Ambon–beritasumbernews.com –Pangdam XV/Pattimura Dody Triwinarto menegaskan peran penting media dalam menjaga persatuan di Maluku. Ia meminta awak media bijak dalam memberitakan, terutama informasi yang berpotensi memecah belah.
“Ini bukan untuk apa-apa. Kalau memang berita itu bisa memperbesar persatuan, saya mohon tolong dipikirkan kembali. Ingat, harga mati persatuan kita. Saya menaruh harapan besar kepada kawan-kawan jurnalis,” tegasnya saat silaturahmi dengan media di kediaman resmi, Ambon.

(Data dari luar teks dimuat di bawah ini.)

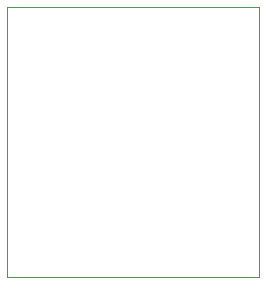
<source format=gbr>
%TF.GenerationSoftware,KiCad,Pcbnew,(5.1.9)-1*%
%TF.CreationDate,2022-01-17T18:13:00-05:00*%
%TF.ProjectId,USBUPDI,55534255-5044-4492-9e6b-696361645f70,rev?*%
%TF.SameCoordinates,Original*%
%TF.FileFunction,Profile,NP*%
%FSLAX46Y46*%
G04 Gerber Fmt 4.6, Leading zero omitted, Abs format (unit mm)*
G04 Created by KiCad (PCBNEW (5.1.9)-1) date 2022-01-17 18:13:00*
%MOMM*%
%LPD*%
G01*
G04 APERTURE LIST*
%TA.AperFunction,Profile*%
%ADD10C,0.050000*%
%TD*%
G04 APERTURE END LIST*
D10*
X187198000Y-150876000D02*
X165862000Y-150876000D01*
X187198000Y-128016000D02*
X187198000Y-150876000D01*
X165862000Y-128016000D02*
X187198000Y-128016000D01*
X165862000Y-150876000D02*
X165862000Y-128016000D01*
M02*

</source>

Pangdam menyebut keberhasilan Ambon sangat bergantung pada rekan-rekan media.
“Mari kita bangun Ambon ini. Kalau boleh jujur, keberhasilan Ambon ini tergantung pada rekan-rekan. Tergantung bagaimana rekan-rekan bisa memfilter, menyaring, mengonfirmasi,” ujarnya.
Ia mengingatkan agar pemberitaan tidak dibuat dengan sentimen, tendensi, atau kepentingan tertentu.
“Kalau kita tidak bisa menyaring, apalagi membuat berita dengan sentimen dan ada kepentingan, itu bahaya sekali. Saya mohon sekali, apa pun yang terjadi di sini, mari kita bahas.”
Pangdam mengajak media berpikir dampak jangka panjang dari sebuah pemberitaan.
“Yang rugi kalau kita memberitakan buruk, ya kita juga. Yang malu juga kita. Untungnya dengan kerasnya kehidupan, dengan banyaknya kepentingan di depan kita, tentu ada masyarakat yang membela diri, membela sukunya, membela harga diri. Karena itu saya berpesan: tolong jaga persatuan, jaga persatuan kita.”
Meski era reformasi dan demokrasi memberi kebebasan, Pangdam mengingatkan kebebasan tetap ada aturan.
“Baik buruknya kita tergantung pada media. Walaupun sekarang zamannya reformasi, demokrasi bebas, tapi bebas dengan aturan. Setiap berita itu sangat menentukan masa depan. Saya yakinkan, apa yang rekan-rekan tulis sangat menentukan masa depan Ambon ke depan. Ujarnya.”
“Kalau kita menulis baik, begitulah warna Ambon di mata orang. Pandangan orang akan baik. Tapi kalau kita menulis jelek, begitulah kita juga. Kita seperti mendoakan Ambon jadi jelek,” tambahnya
Ia meminta media selalu konfirmasi dan klarifikasi sebelum memberitakan.
“Bagaimana kita bisa mengeksplor, bisa ‘menjual’ Ambon? Tentunya semua informasi perlu konfirmasi, perlu klarifikasi. Saya yakin rekan-rekan jurnalis sudah melaksanakan itu. Tapi carilah informasi pembanding. Carilah hal yang positifnya, bukan negatifnya.”
Pangdam mengakui semua orang punya kepentingan. “Kita hidup penuh dengan kepentingan. Tidak ada manusia hidup tanpa kepentingan. Tapi ingat, kepentingan yang paling besar adalah kepentingan untuk Maluku sukses, Maluku berdaulat, Maluku kerja, Maluku sejahtera. Itu tergantung pada kita semua.”
Ia mengapresiasi media lokal yang selama ini sudah membantu pemberitaan positif.
“Saya sering lihat media-media. Berita-berita di daerah, secara umum alhamdulillah kawan-kawan sudah membantu. Sudah membantu pemberitaan yang positif.”
Karena itu ia berpesan agar media tidak tergesa-gesa merilis berita negatif. “Kalau ada informasi negatif dari daerah terhadap kondisi wilayah, tolong dipertimbangkan betul: bagus tidak buat kita”
Pangdam menyatakan percaya pada profesionalisme jurnalis,
rekan-rekan di sini mewakili jurnalis yang profesional. Saya banyak teman wartawan di Jakarta dan di daerah. Saya percaya orang jurnalis itu orang yang cerdas, punya analisis, pintar mencerna, cepat menangkap. Itulah kelebihannya dibanding yang lain.”